***** Records to process

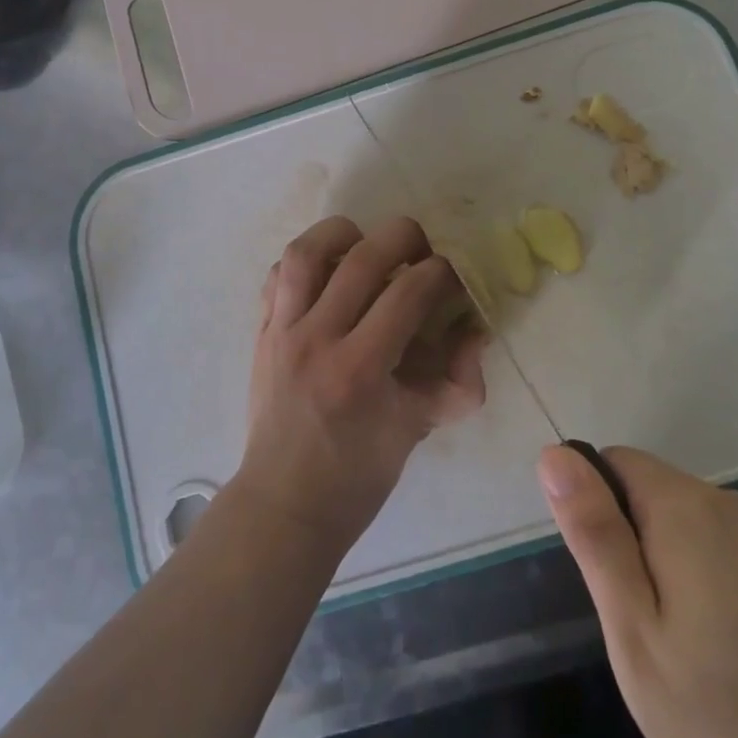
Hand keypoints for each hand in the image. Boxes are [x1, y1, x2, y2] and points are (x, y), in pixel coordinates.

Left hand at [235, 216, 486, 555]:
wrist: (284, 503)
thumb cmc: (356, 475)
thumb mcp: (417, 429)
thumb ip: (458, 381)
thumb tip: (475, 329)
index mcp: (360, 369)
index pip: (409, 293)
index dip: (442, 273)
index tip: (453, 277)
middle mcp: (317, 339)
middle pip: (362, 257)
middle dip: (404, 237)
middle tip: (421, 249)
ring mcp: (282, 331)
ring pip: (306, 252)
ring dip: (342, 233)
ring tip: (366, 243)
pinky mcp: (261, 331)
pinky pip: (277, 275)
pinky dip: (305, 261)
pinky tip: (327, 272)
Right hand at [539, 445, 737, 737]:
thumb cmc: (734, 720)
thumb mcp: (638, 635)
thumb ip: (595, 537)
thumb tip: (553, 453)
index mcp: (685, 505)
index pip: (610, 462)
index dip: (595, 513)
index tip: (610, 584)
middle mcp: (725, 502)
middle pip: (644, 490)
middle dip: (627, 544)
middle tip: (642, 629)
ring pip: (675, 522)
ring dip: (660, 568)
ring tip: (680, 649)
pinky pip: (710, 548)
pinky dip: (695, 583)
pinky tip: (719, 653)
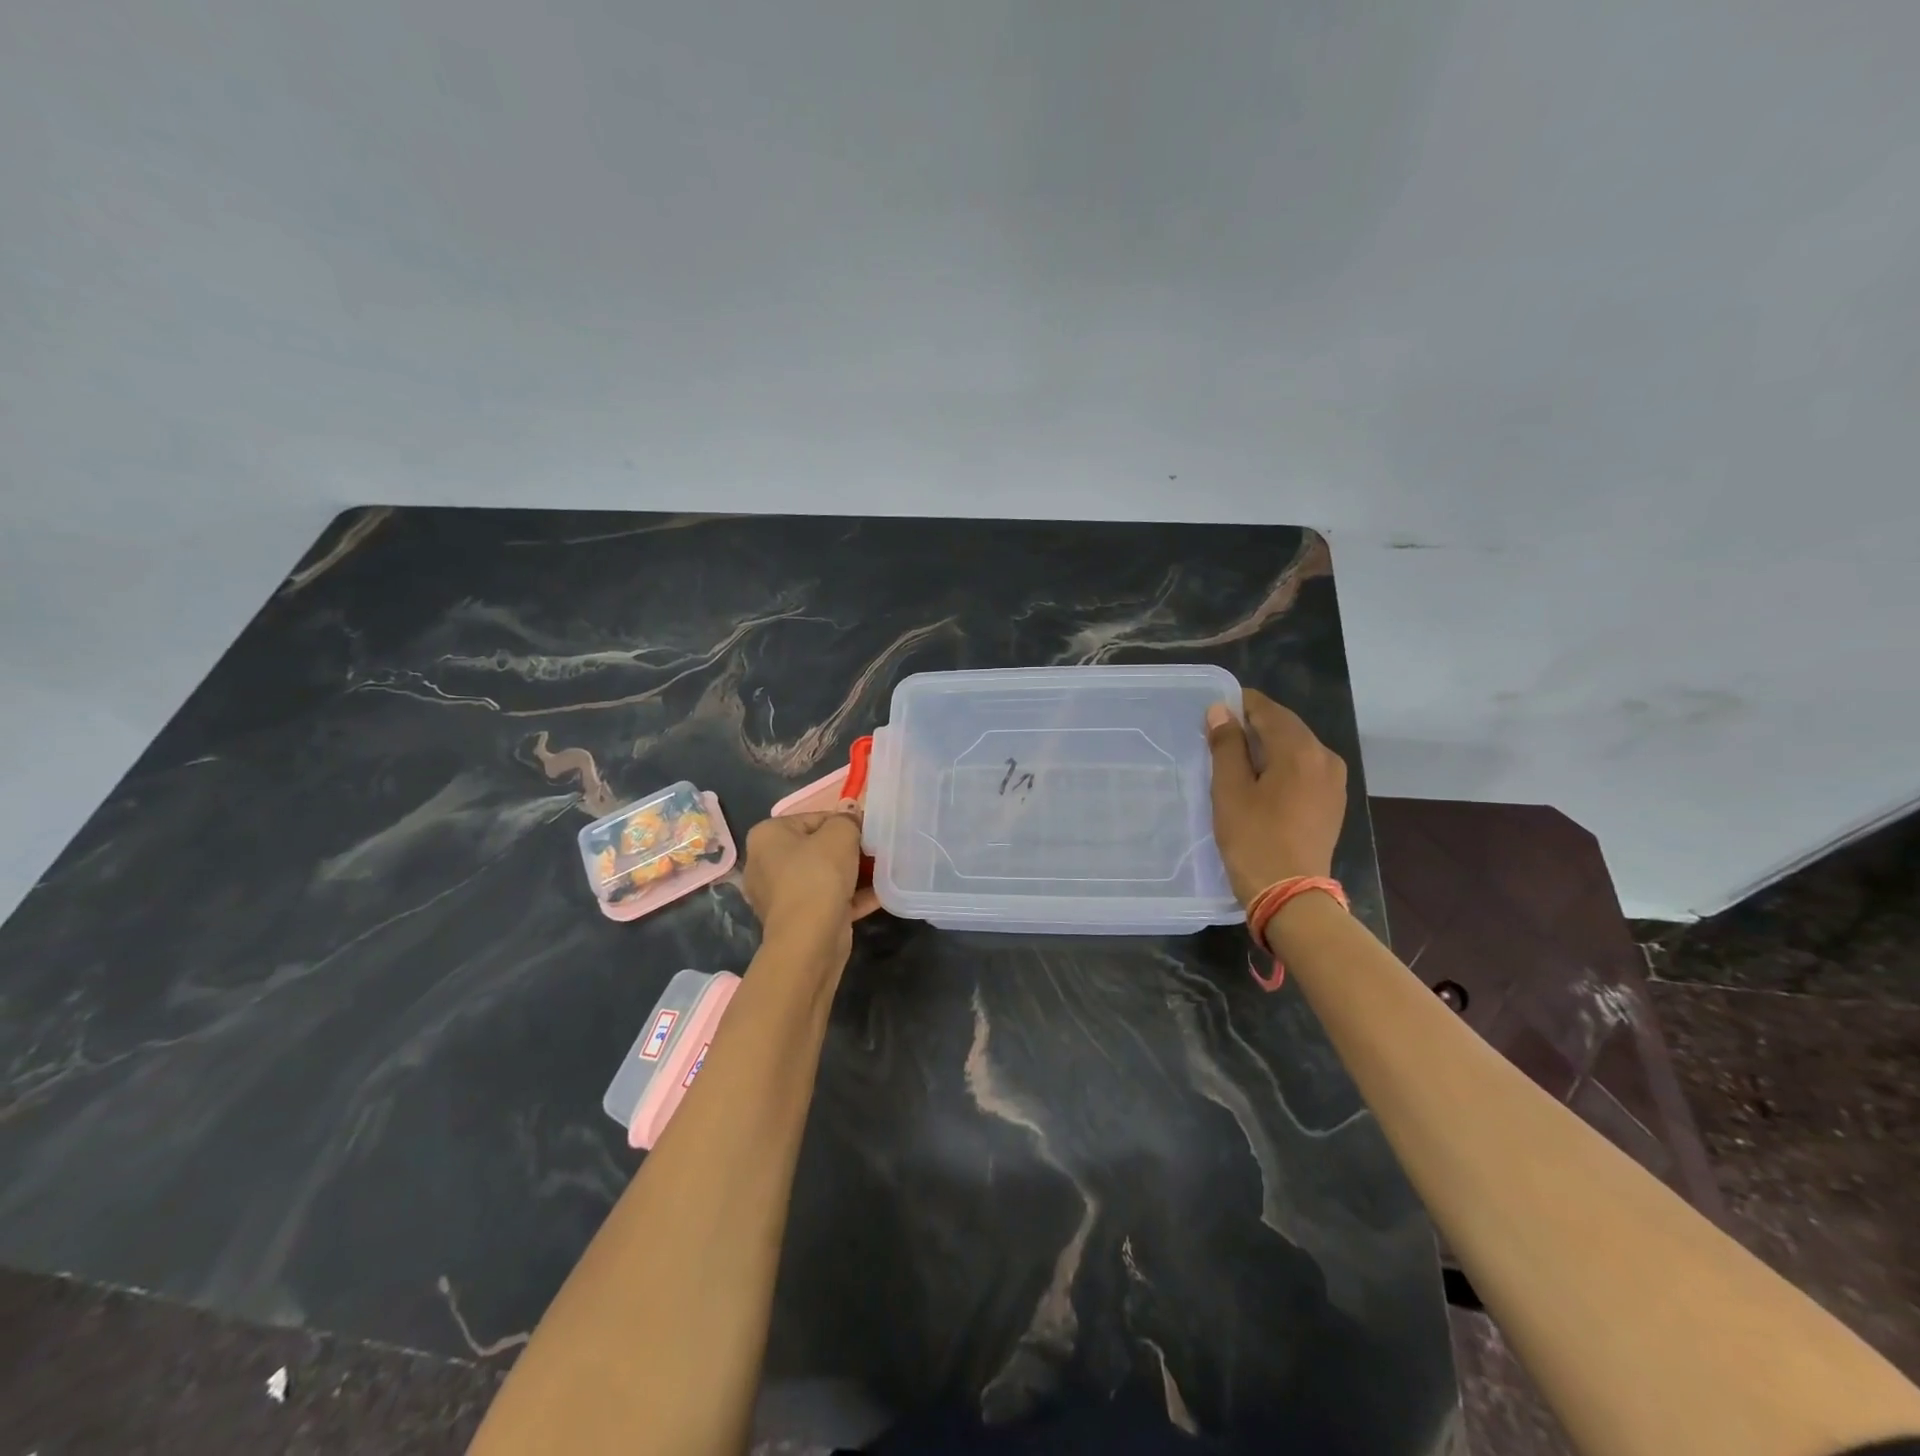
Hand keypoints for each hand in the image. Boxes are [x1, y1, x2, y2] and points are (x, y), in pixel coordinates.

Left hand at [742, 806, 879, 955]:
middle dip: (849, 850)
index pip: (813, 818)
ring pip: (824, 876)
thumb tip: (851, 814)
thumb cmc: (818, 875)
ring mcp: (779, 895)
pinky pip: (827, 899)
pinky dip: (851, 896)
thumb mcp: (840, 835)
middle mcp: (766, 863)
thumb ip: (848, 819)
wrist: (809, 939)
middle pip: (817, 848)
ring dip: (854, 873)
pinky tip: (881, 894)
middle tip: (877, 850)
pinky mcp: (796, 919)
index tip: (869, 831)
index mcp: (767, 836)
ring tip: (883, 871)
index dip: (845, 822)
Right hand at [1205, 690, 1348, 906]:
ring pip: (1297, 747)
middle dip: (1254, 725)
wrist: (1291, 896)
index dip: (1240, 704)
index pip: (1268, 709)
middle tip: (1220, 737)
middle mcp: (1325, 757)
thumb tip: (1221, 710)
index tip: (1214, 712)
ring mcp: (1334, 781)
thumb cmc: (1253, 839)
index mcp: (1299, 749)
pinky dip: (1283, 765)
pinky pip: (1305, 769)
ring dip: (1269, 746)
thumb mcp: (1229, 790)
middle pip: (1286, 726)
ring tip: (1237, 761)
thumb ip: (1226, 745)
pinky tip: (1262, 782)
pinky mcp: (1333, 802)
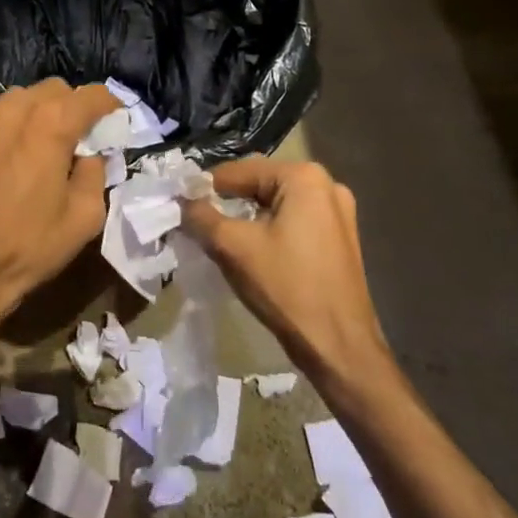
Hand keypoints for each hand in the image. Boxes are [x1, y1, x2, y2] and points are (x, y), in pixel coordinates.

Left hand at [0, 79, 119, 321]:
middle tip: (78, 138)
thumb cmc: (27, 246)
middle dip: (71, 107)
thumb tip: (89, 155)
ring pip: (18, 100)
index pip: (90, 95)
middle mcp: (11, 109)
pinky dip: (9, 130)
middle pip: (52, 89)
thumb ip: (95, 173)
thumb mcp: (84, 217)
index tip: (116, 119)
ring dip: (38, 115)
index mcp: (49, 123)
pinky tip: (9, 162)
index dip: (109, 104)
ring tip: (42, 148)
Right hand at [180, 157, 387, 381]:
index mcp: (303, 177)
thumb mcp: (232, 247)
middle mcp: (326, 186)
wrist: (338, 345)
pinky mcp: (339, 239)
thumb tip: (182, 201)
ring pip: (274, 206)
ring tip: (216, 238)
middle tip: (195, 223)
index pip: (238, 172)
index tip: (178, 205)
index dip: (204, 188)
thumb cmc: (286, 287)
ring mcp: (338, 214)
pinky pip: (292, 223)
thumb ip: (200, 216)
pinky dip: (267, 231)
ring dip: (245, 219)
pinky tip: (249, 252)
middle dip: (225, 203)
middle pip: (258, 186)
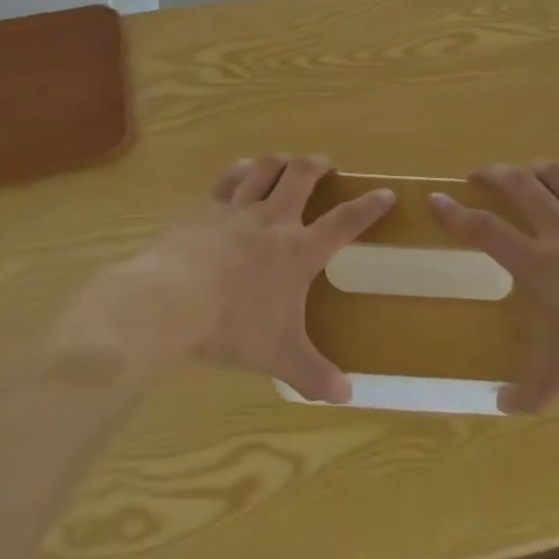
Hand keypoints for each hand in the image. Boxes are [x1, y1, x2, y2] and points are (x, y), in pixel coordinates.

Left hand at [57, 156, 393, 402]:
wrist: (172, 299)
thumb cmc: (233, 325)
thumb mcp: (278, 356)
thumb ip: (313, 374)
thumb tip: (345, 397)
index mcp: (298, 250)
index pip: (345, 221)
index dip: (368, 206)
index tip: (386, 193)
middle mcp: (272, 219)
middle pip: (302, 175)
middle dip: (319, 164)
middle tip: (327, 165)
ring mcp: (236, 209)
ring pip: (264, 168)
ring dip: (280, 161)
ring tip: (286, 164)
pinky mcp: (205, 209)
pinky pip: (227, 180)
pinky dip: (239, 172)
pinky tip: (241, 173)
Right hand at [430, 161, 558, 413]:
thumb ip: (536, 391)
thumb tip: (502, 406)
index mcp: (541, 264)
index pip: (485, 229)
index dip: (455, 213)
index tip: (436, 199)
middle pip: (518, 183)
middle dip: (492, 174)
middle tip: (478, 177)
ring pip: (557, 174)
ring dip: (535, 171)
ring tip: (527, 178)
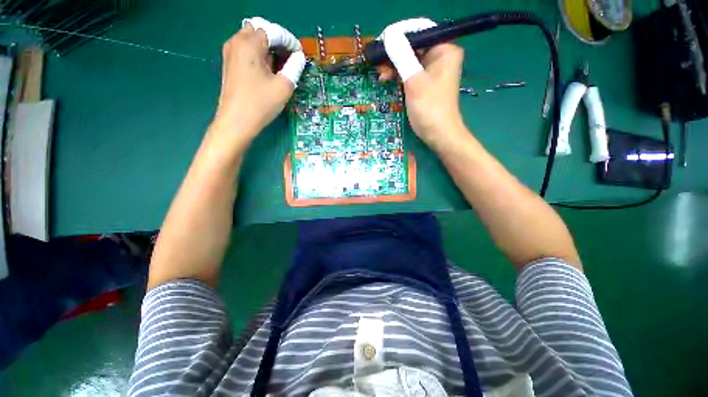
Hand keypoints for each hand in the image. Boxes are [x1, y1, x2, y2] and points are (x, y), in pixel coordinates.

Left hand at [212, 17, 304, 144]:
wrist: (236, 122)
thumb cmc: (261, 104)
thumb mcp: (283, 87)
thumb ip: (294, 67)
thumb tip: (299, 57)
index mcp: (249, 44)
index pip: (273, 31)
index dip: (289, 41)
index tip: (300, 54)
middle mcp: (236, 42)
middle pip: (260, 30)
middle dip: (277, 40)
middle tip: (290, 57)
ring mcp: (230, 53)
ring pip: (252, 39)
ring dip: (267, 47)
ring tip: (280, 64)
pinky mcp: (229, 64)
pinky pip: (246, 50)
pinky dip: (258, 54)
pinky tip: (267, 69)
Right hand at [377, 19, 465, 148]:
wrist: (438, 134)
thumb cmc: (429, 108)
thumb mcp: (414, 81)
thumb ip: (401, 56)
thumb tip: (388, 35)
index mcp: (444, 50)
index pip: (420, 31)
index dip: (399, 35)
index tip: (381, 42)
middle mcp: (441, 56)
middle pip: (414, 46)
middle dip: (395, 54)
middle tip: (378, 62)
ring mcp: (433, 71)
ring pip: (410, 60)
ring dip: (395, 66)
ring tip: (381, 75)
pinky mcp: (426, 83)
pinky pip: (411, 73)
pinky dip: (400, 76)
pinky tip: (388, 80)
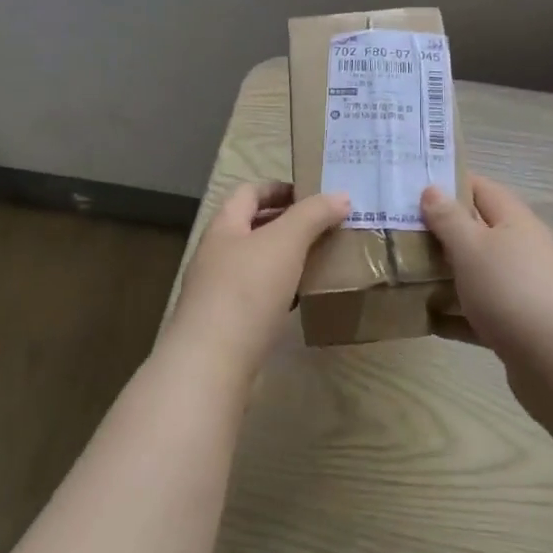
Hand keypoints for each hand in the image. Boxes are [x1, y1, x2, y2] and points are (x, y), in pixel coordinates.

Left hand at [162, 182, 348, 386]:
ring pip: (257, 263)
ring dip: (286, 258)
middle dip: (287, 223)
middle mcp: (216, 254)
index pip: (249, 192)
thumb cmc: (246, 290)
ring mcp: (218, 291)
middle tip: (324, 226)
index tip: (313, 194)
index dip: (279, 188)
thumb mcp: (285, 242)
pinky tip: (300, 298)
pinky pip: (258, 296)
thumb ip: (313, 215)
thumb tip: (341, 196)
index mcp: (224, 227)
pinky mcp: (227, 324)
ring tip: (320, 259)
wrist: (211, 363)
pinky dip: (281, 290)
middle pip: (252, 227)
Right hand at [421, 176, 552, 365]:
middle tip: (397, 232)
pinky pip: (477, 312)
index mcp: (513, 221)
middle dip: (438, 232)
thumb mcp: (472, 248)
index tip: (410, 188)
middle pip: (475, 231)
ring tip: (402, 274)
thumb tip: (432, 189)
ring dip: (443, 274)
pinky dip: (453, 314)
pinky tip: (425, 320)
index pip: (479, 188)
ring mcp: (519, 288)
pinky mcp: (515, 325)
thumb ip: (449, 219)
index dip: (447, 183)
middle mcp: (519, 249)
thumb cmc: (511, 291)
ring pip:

**********

What you write out is the stretch of entries from the line containing "pinky tip: (1262, 782)" to the line containing "ring dip: (38, 115)", word for word, with both end lines and no pictures.

pinky tip: (1262, 782)
pinky mcp: (1333, 802)
Hand keypoints for each hand in the image. Boxes are [x1, y1, x2, y2] and points are (x, y), in pixel coordinates.

Left hand at [0, 79, 119, 321]:
middle tip: (78, 138)
thumb cmc: (27, 246)
middle dip: (71, 107)
thumb tip: (89, 155)
ring pip: (18, 100)
index pip: (90, 95)
middle mcp: (11, 109)
pinky dip: (9, 130)
middle pip: (52, 89)
thumb ip: (95, 173)
thumb mcp: (84, 217)
index tip: (116, 119)
ring dip: (38, 115)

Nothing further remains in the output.